Beware of Wolf

What is Life Energy?

Episode Summary

In which Wolf describes the stuff your life is made of. Watch this episode on YouTube here: https://youtu.be/AxdAch9tmW0

Episode Transcription

Your heart beats, your blood flows, your synapses fire. You’re a living, breathing being. You think, you feel, you relate, you get older. While we’re alive, we’re always moving energy around and transforming it. We work, we enjoy, we create, we earn, we spend. We spend money, we spend time, we spend resources, we spend our life.

But what is this “life energy” we’re moving around, or creating, or wasting?

I’ve spent a lot of time thinking about this over the years. Physics teaches us that energy can neither be created nor destroyed, but that it can change forms. I think this is true for what we might call “life energy” as well.

The psychologist Carl Jung associated the term “libido”, which Freud mostly associated with the human sex drive, in much more expansive terms: to him it meant “life force” in general, that which motivates us to live that can only be guided, at least somewhat, by our intentions, and that has a tendency to flow in ways that help regulate the health of the psyche.

The idea that life energy flows and that you can’t just will yourself to “be better” at something is very important. This was hilariously depicted in the movie Kung Fu Panda, in which Po the Panda is passionately interested in learning to be a Kung Fu master, but fails at all the traditional training techniques. The revelation happens when his master Shifu realizes that Po can do amazing feats when he’s looking for food, and then starts using that as the motivator for Po’s training.

 

(movie clip plays)

In this way, we have to learn to dance with our life energy, to learn what works for us.

The way I look at it, “life energy” falls into several distinct categories. If you care about how your life is going, or how you’d like it to go, then I’m going to help you understand these categories so you can manage them well and do more of what you would like to do with your precious life.

When you hold a piece of paper money in your hand, what are you really holding? A piece of paper, sure. A work of art? Kind of. A symbol? Definitely. Symbols represent things. What’s being represented here? One Dollar or One Euro, OK… but dollars and euros are exchangeable, which means they both represent something deeper and more fundamental.

Records from a dataset
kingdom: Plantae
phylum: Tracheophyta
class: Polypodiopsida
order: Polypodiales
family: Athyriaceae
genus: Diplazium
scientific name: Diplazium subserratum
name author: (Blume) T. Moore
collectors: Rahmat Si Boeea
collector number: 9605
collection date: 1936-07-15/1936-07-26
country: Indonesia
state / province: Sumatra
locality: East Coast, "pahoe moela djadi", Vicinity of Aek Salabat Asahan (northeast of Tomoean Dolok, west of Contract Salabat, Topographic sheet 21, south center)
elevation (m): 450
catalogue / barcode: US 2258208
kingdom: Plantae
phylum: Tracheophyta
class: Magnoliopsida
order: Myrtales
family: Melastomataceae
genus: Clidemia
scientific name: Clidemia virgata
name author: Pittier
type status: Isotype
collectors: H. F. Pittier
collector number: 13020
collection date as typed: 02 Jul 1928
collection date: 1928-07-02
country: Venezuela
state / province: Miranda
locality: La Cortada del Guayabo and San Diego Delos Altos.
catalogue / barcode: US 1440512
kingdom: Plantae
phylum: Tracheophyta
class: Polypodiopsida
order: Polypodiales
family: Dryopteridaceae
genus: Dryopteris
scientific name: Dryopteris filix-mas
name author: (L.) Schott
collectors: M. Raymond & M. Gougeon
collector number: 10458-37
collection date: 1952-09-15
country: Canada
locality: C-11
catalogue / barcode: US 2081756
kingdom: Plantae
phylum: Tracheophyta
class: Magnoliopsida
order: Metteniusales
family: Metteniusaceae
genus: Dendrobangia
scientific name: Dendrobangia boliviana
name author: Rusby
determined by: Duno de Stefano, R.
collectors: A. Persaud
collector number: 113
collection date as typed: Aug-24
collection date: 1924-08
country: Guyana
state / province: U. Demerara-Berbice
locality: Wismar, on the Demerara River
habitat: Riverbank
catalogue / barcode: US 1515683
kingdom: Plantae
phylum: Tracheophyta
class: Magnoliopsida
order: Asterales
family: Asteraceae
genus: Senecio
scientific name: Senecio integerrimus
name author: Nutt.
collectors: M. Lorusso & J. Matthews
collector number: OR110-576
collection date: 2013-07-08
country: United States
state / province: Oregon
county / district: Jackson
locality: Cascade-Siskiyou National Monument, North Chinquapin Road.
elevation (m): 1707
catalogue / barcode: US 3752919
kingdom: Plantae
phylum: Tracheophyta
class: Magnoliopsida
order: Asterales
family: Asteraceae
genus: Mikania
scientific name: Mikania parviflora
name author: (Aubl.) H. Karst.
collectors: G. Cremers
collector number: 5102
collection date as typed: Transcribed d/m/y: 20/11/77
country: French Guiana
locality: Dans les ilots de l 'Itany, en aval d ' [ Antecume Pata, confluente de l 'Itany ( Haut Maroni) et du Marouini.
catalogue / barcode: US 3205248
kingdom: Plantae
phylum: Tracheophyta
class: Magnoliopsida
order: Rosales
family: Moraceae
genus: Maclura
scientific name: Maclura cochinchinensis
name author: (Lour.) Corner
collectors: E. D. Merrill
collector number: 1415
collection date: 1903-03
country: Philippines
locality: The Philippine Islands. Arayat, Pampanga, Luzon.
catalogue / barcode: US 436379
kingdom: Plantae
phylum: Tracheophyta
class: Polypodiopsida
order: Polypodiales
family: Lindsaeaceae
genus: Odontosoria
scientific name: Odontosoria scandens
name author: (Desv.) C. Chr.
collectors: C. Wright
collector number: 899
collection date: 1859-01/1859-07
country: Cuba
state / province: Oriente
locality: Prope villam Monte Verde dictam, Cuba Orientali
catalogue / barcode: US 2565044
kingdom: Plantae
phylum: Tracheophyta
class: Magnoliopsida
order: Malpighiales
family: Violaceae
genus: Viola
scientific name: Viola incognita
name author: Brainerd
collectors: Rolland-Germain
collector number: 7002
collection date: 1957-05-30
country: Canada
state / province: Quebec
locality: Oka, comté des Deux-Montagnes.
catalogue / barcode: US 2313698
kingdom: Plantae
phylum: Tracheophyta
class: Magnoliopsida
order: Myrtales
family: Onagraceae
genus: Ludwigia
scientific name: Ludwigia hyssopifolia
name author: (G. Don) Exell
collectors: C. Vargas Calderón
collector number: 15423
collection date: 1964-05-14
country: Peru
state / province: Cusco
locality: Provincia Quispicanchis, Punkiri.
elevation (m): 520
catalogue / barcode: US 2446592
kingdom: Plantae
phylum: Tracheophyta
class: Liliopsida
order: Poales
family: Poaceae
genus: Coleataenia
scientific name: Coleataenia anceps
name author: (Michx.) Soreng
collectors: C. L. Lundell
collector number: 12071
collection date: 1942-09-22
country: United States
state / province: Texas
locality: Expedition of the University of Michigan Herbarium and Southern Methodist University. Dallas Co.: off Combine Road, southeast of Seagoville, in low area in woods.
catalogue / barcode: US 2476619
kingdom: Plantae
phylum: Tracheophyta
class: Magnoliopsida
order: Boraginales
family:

Given exercise 1 – Reproduce the passage on life energy word for word, everything from "The way I look" down to "your precious life.".
Given exercise 2 – Quote the listing exactly, everything from its first line down to the line containing "country: Indonesia".
The listing bears no relation to the passage on life energy.

Full response 1 –
The way I look at it, “life energy” falls into several distinct categories. If you care about how your life is going, or how you’d like it to go, then I’m going to help you understand these categories so you can manage them well and do more of what you would like to do with your precious life.

Full response 2 –
kingdom: Plantae
phylum: Tracheophyta
class: Polypodiopsida
order: Polypodiales
family: Athyriaceae
genus: Diplazium
scientific name: Diplazium subserratum
name author: (Blume) T. Moore
collectors: Rahmat Si Boeea
collector number: 9605
collection date: 1936-07-15/1936-07-26
country: Indonesia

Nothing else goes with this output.